### Data for analysis
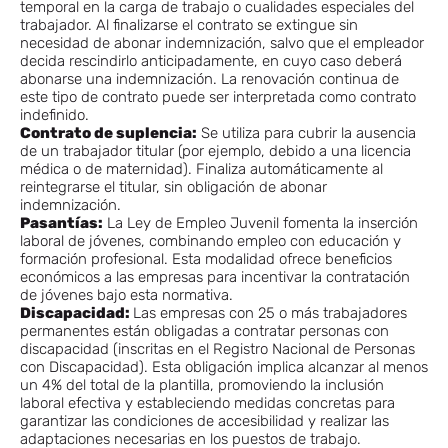
temporal en la carga de trabajo o cualidades especiales del
trabajador. Al finalizarse el contrato se extingue sin
necesidad de abonar indemnización, salvo que el empleador
decida rescindirlo anticipadamente, en cuyo caso deberá
abonarse una indemnización. La renovación continua de
este tipo de contrato puede ser interpretada como contrato
indefinido.
Contrato de suplencia:
Se utiliza para cubrir la ausencia
de un trabajador titular (por ejemplo, debido a una licencia
médica o de maternidad). Finaliza automáticamente al
reintegrarse el titular, sin obligación de abonar
indemnización.
Pasantías:
La Ley de Empleo Juvenil fomenta la inserción
laboral de jóvenes, combinando empleo con educación y
formación profesional. Esta modalidad ofrece beneficios
económicos a las empresas para incentivar la contratación
de jóvenes bajo esta normativa.
Discapacidad:
Las empresas con 25 o más trabajadores
permanentes están obligadas a contratar personas con
discapacidad (inscritas en el Registro Nacional de Personas
con Discapacidad). Esta obligación implica alcanzar al menos
un 4% del total de la plantilla, promoviendo la inclusión
laboral efectiva y estableciendo medidas concretas para
garantizar las condiciones de accesibilidad y realizar las
adaptaciones necesarias en los puestos de trabajo.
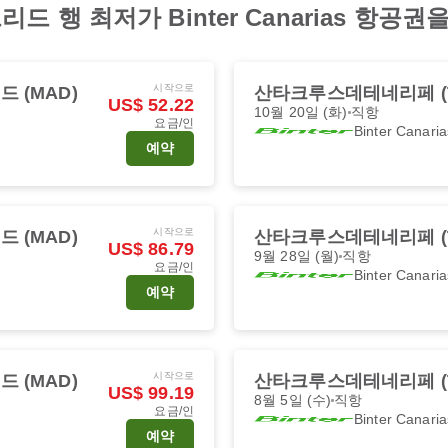
 행 최저가 Binter Canarias 항공
시작으로
 (MAD)
산타크루스데테네리페 (T
US$ 52.22
10월 20일 (화)
직항
요금/인
Binter Canaria
예약
시작으로
 (MAD)
산타크루스데테네리페 (T
US$ 86.79
9월 28일 (월)
직항
요금/인
Binter Canaria
예약
시작으로
 (MAD)
산타크루스데테네리페 (T
US$ 99.19
8월 5일 (수)
직항
요금/인
Binter Canaria
예약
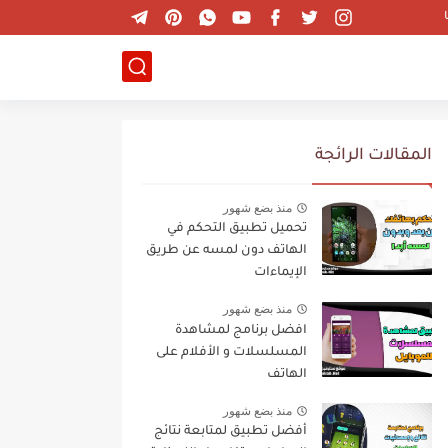
المقالات الرائجة
منذ بضع شهور
تحميل تطبيق التحكم في
الهاتف دون لمسه عن طريق
الإيماءات
منذ بضع شهور
افضل برنامج لمشاهدة
المسلسلات و الأفلام على
الهاتف
منذ بضع شهور
أفضل تطبيق لمتابعة نتائج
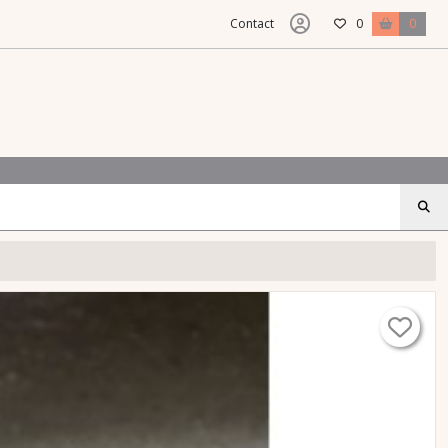
Contact
0
0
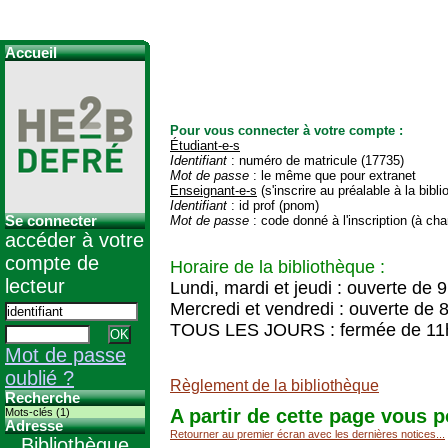
Accueil
Pour vous connecter à votre compte :
Étudiant-e-s
Identifiant
: numéro de matricule (17735)
Mot de passe
: le même que pour extranet
Enseignant-e-s
(s'inscrire au préalable à la bibl
Identifiant
: id prof (pnom)
Se connecter
Mot de passe
: code donné à l'inscription (à cha
accéder à votre
compte de
Horaire de la bibliothèque :
lecteur
Lundi, mardi et jeudi : ouverte de 
Mercredi et vendredi : ouverte de 
TOUS LES JOURS : fermée de 11
Mot de passe
oublié ?
Règlement de la bibliothèque
Recherche
A partir de cette page vous p
Mots-clés (1)
Adresse
Retourner au premier écran avec les dernières notices...
Bibliothèque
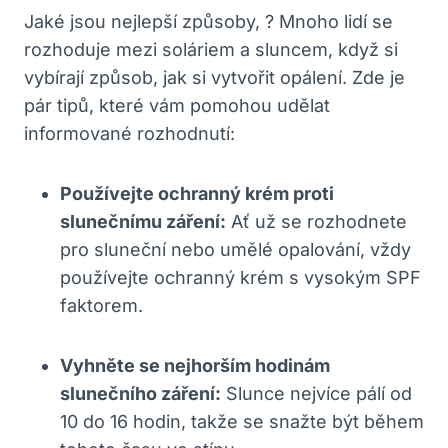
Jaké jsou nejlepší způsoby, ? Mnoho lidí se
rozhoduje mezi soláriem a sluncem, když si
vybírají způsob, jak si vytvořit opálení. Zde je
pár tipů, které vám pomohou udělat
informované rozhodnutí:
Používejte ochranný krém proti
slunečnímu záření:
Ať už se rozhodnete
pro sluneční nebo umělé opalování, vždy
používejte ochranný krém s vysokým SPF
faktorem.
Vyhněte se nejhorším hodinám
slunečního záření:
Slunce nejvíce pálí od
10 do 16 hodin, takže se snažte být během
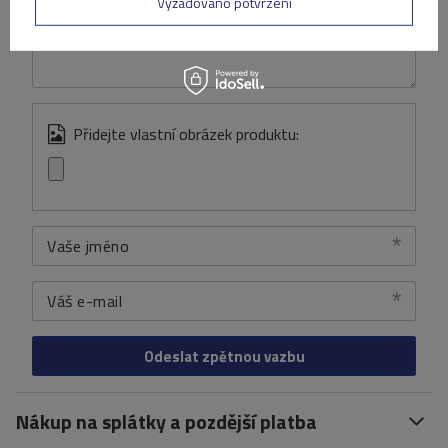
Vyžadováno potvrzení
Obsah vašeho názoru
Přidejte vlastní obrázek produktu:
Vaše jméno
Váš e-mail
Odeslat zpětnou vazbu
Nákup na splátky a pozdější platba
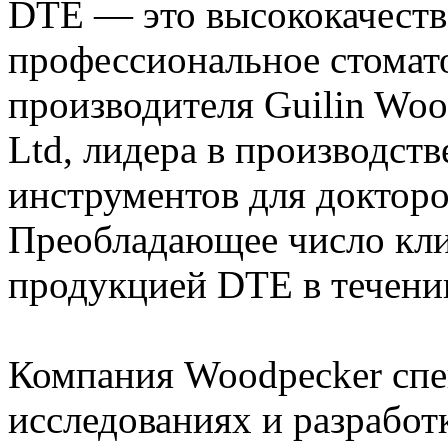
DTE — это высококачеств
профессиональное стомат
производителя Guilin Wood
Ltd, лидера в производст
инструментов для докторо
Преобладающее число кли
продукцией DTE в течени
Компания Woodpecker спе
исследованиях и разработ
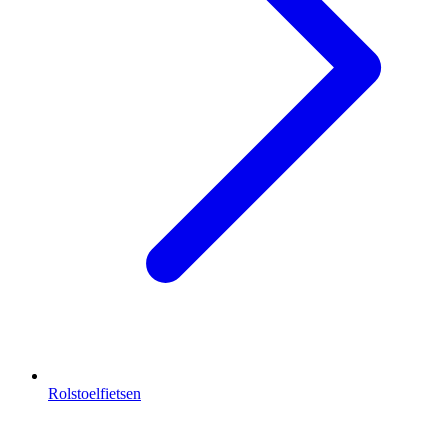
Rolstoelfietsen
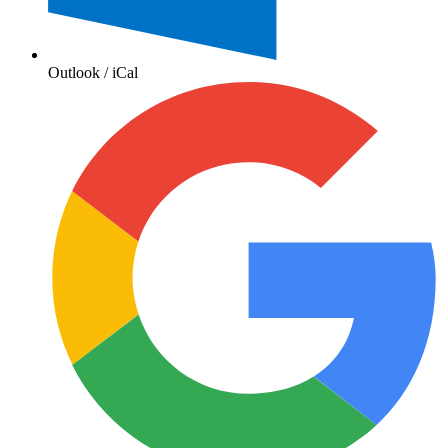
Outlook / iCal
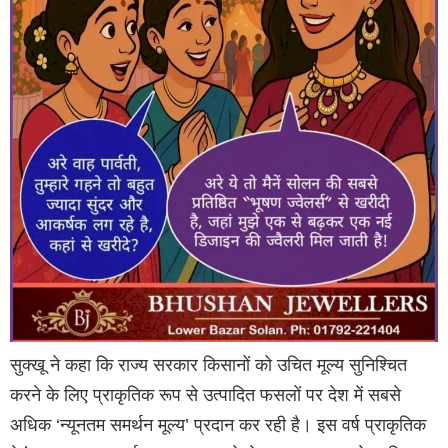
सुक्खू ने कहा कि राज्य सरकार किसानों को उचित मूल्य सुनिश्चित
करने के लिए प्राकृतिक रूप से उत्पादित फसलों पर देश में सबसे
अधिक ‘न्यूनतम समर्थन मूल्य’ प्रदान कर रही है। इस वर्ष प्राकृतिक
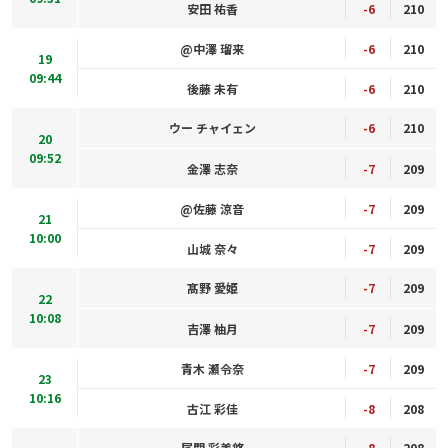
安田 祐香
-6
210
@中澤 瑠来
-6
210
19
09:44
後藤 未有
-6
210
ウー チャイェン
-6
210
20
09:52
金澤 志奈
-7
209
@佐藤 涼音
-7
209
21
10:00
山城 奈々
-7
209
髙野 愛姫
-7
209
22
10:08
吉澤 柚月
-7
209
青木 瀬令奈
-7
209
23
10:16
古江 彩佳
-8
208
尾関 彩美悠
-8
208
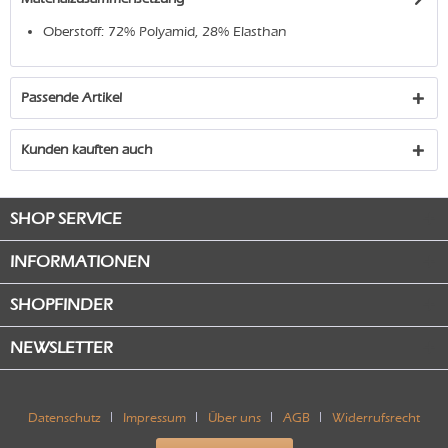
Oberstoff: 72% Polyamid, 28% Elasthan
Passende Artikel
Kunden kauften auch
SHOP SERVICE
INFORMATIONEN
SHOPFINDER
NEWSLETTER
Datenschutz
Impressum
Über uns
AGB
Widerrufsrecht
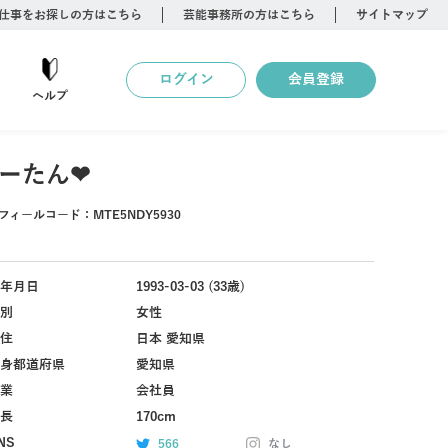
仕事をお探しの方はこちら
芸能事務所の方はこちら
サイトマップ
ログイン
会員登録
ヘルプ
ーたん❤
フィールコード：
MTE5NDY5930
年月日
1993-03-03 (33歳)
別
女性
住
日本 愛知県
身都道府県
愛知県
業
会社員
長
170cm
NS
566
なし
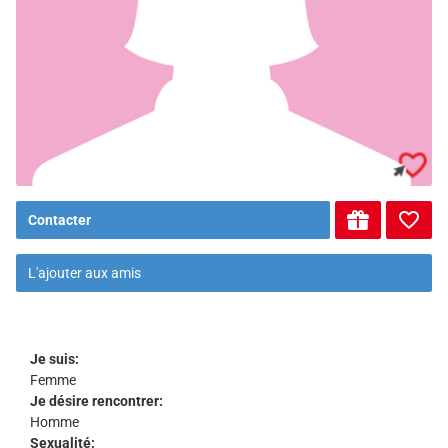
Contacter
L'ajouter aux amis
Je suis:
Femme
Je désire rencontrer:
Homme
Sexualité:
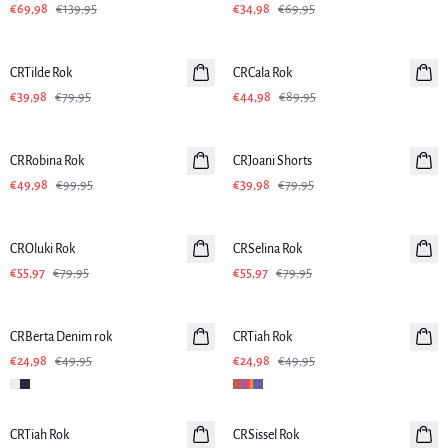
€69,98
€139,95
€34,98
€69,95
-50%
-50%
CRTilde Rok
CRCala Rok
€39,98
€79,95
€44,98
€89,95
-50%
-50%
CRRobina Rok
CRJoani Shorts
€49,98
€99,95
€39,98
€79,95
-30%
-30%
CROluki Rok
CRSelina Rok
€55,97
€79,95
€55,97
€79,95
-50%
-50%
CRBerta Denim rok
CRTiah Rok
€24,98
€49,95
€24,98
€49,95
-50%
-50%
CRTiah Rok
CRSissel Rok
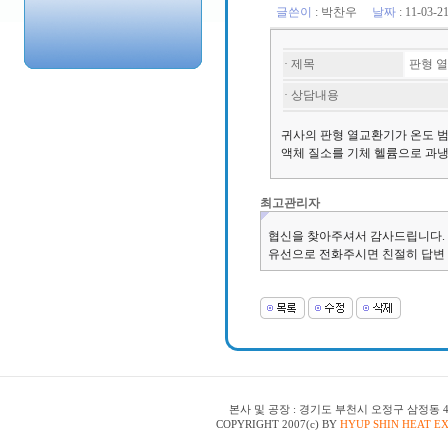
글쓴이
:
박찬우
날짜
: 11-03-
· 제목
판형 
· 상담내용
귀사의 판형 열교환기가 온도 범위
액체 질소를 기체 헬륨으로 과냉
최고관리자
협신을 찾아주셔서 감사드립니다. 
유선으로 전화주시면 친절히 답변 드리겠
본사 및 공장 : 경기도 부천시 오정구 삼정동 48-150 | T
COPYRIGHT 2007(c) BY
HYUP SHIN HEAT E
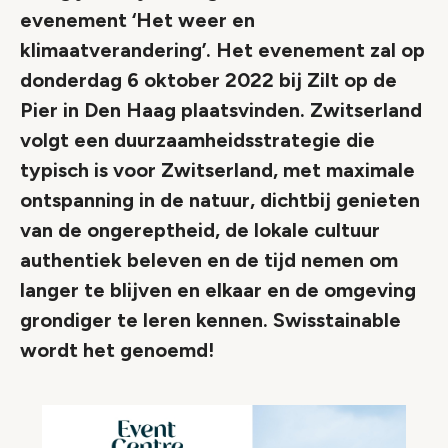
evenement ‘Het weer en
klimaatverandering’. Het evenement zal op
donderdag 6 oktober 2022 bij Zilt op de
Pier in Den Haag plaatsvinden. Zwitserland
volgt een duurzaamheidsstrategie die
typisch is voor Zwitserland, met maximale
ontspanning in de natuur, dichtbij genieten
van de ongereptheid, de lokale cultuur
authentiek beleven en de tijd nemen om
langer te blijven en elkaar en de omgeving
grondiger te leren kennen. Swisstainable
wordt het genoemd!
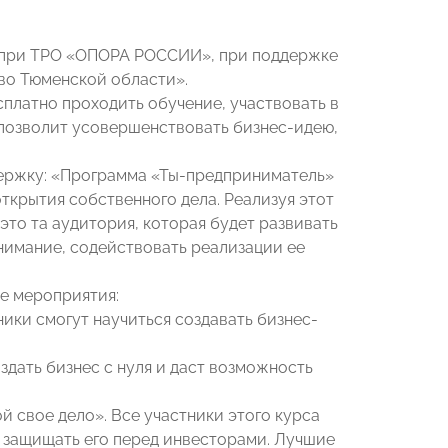
 при ТРО «ОПОРА РОССИИ», при поддержке
во Тюменской области».
платно проходить обучение, участвовать в
позволит усовершенствовать бизнес-идею,
ержку: «Программа «Ты-предприниматель»
ткрытия собственного дела. Реализуя этот
это та аудитория, которая будет развивать
нимание, содействовать реализации ее
е мероприятия:
ники смогут научиться создавать бизнес-
здать бизнес с нуля и даст возможность
 свое дело». Все участники этого курса
и защищать его перед инвесторами. Лучшие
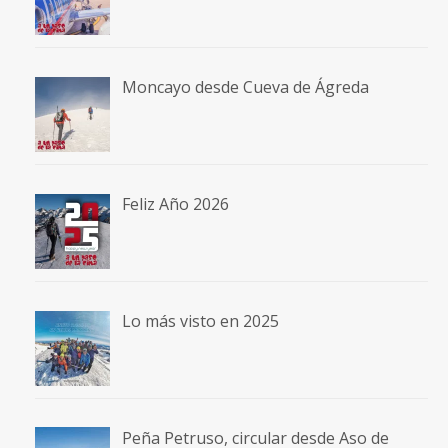
Moncayo desde Cueva de Ágreda
Feliz Año 2026
Lo más visto en 2025
Peña Petruso, circular desde Aso de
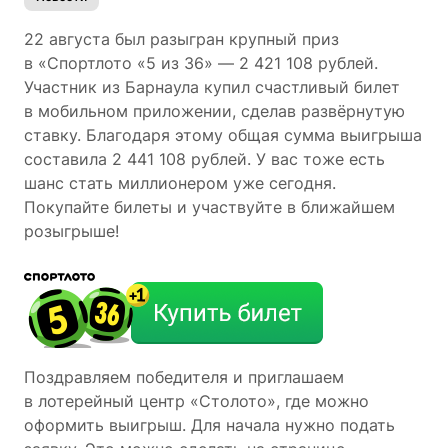
22 августа был разыгран крупный приз
в «Спортлото «5 из 36» ― 2 421 108 рублей.
Участник из Барнаула купил счастливый билет
в мобильном приложении, сделав развёрнутую
ставку. Благодаря этому общая сумма выигрыша
составила 2 441 108 рублей. У вас тоже есть
шанс стать миллионером уже сегодня.
Покупайте билеты и участвуйте в ближайшем
розыгрыше!
Поздравляем победителя и приглашаем
в лотерейный центр «Столото», где можно
оформить выигрыш. Для начала нужно подать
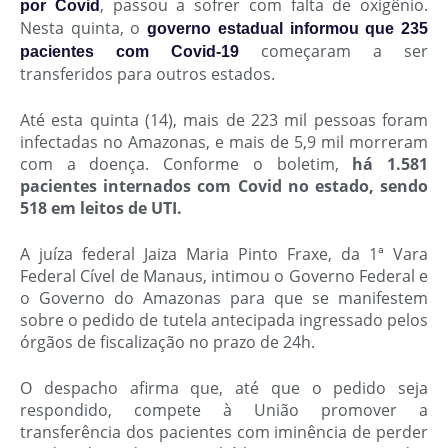
, passou a sofrer com falta de oxigênio.
por Covid
Nesta quinta, o
governo estadual informou que 235
começaram a ser
pacientes com Covid-19
transferidos para outros estados.
Até esta quinta (14), mais de 223 mil pessoas foram
infectadas no Amazonas, e
mais de 5,9 mil morreram
com a doença
. Conforme o boletim,
há 1.581
pacientes internados com Covid no estado, sendo
518 em leitos de UTI.
A juíza federal Jaiza Maria Pinto Fraxe, da 1ª Vara
Federal Cível de Manaus, intimou o Governo Federal e
o Governo do Amazonas para que se manifestem
sobre o pedido de tutela antecipada ingressado pelos
órgãos de fiscalização no prazo de 24h.
O despacho afirma que, até que o pedido seja
respondido, compete à União promover a
transferência dos pacientes com iminência de perder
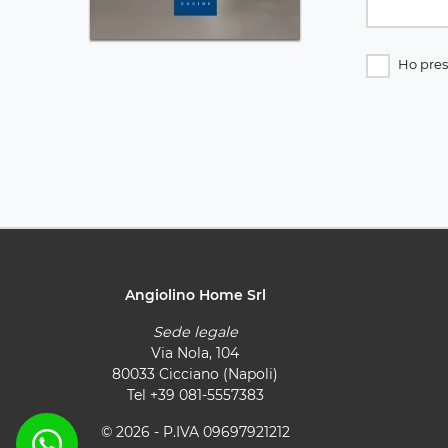
Ho pres
Angiolino Home Srl
Sede legale
Via Nola, 104
80033 Cicciano (Napoli)
Tel
+39 081-5557383
© 2026 - P.IVA 09697921212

### Instructions to follow
Pull out every line in the entries above that contains the word "laboral", matching case exactly, and copy each one in full.

### Task answer
laboral de jóvenes, combinando empleo con educación y
laboral efectiva y estableciendo medidas concretas para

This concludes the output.